Throw closures in there, although compiler does the desugaring :slight_smile:. This will also include generators and async/await based futures. Parsers would be another example although not as widely used as iterators. They (and other types like them) all have a couple of key things in common:

  1. typically very short lived (i.e. mostly stack based)
  2. provide some transformation/utility over data, but aren’t owning the data.

Yeah, I just wanted to point out that it’s not just compile time constants or leaked values. Once const eval gets richer, I suspect there will be more capability (although similar to lazy_static in principle - “forever” values).


#15

When I say struct I mean only cases where user types the word struct, so closures, and all other cases of some structured data in memory, don’t count :slight_smile:


#16

Blockquote The borrow-checker does push you do think about data flow, it forces you to structure code a certain way.

Thank you.
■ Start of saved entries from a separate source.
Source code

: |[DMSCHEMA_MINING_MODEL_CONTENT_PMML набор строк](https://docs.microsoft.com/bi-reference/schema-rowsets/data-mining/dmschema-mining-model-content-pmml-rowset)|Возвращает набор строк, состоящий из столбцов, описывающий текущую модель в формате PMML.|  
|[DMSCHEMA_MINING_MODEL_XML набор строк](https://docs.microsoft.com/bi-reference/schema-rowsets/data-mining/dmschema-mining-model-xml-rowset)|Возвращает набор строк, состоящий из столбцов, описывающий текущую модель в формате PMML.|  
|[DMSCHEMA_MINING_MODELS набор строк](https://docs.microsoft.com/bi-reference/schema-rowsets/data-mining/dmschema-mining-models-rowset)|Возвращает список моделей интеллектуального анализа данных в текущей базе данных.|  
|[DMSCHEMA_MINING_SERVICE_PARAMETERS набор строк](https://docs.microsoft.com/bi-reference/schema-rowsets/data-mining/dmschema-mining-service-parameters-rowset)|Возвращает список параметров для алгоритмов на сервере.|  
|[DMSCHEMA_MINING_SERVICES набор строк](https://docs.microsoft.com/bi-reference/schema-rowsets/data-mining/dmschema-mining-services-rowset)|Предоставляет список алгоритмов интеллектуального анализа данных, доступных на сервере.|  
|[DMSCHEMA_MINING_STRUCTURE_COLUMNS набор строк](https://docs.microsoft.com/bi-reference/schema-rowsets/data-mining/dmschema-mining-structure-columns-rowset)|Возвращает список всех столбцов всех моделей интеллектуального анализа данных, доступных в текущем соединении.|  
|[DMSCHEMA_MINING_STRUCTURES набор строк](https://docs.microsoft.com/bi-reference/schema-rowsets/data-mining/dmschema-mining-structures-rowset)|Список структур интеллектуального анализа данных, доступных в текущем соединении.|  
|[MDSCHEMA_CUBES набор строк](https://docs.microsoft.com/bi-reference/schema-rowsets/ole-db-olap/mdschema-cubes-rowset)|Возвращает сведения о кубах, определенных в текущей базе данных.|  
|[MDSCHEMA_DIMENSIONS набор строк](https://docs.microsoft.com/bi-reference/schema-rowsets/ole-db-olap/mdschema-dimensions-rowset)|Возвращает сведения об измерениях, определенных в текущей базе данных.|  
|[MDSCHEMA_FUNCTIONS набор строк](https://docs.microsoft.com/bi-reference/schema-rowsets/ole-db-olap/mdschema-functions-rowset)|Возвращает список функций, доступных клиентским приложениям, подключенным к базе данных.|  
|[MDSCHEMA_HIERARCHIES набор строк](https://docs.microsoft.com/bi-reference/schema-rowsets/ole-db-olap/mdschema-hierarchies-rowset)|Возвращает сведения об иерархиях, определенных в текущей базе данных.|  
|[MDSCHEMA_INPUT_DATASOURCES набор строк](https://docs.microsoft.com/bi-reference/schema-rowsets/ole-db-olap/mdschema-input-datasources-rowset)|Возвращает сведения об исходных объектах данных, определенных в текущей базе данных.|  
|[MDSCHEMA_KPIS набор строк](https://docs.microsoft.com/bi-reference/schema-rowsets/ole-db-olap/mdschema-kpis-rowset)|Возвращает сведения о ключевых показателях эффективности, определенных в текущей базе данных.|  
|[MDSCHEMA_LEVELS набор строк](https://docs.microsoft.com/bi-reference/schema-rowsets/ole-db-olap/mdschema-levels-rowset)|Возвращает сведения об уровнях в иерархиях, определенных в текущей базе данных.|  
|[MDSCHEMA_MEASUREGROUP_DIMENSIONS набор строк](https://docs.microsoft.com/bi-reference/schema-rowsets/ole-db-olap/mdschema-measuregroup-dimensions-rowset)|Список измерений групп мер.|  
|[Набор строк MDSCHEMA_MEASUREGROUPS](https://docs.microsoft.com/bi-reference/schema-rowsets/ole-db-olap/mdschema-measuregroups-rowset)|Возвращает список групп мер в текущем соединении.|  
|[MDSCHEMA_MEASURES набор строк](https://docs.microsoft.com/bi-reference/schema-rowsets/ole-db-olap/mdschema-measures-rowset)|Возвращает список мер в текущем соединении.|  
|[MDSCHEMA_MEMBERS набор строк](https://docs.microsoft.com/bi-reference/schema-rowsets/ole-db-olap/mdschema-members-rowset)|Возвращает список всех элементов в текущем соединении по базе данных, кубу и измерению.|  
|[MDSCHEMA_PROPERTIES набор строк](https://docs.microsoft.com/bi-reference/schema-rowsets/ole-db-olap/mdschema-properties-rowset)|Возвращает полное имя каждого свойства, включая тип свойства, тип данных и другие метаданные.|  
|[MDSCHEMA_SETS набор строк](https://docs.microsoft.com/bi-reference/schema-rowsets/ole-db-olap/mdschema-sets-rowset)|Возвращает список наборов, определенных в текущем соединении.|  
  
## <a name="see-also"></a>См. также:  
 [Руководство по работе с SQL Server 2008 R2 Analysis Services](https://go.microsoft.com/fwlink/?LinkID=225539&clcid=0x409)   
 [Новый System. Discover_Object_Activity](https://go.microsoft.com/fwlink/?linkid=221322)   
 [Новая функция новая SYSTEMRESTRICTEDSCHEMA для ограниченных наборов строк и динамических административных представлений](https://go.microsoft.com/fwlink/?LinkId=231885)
That is why I thought I would ask about structure design up front.

Matt


#17

What about http://immutable.rs? Will it be a suitable use case to store the data immutably here?


#18

If you’re concerned about unnecessary copies and performance it probably doesn’t make sense to use immutable data structures.

Most immutable data structures work by essentially creating reference-counted linked lists. This sort of thing isn’t great because there’s so much pointer chasing (cache misses, etc) and you have the extra overhead of an atomic integer and a pointer for every item in the collection.

That said, immutable data structures are pretty awesome in other languages. They’re not as necessary in Rust because everything is immutable by default and it’s not possibly to have multiple mutable references.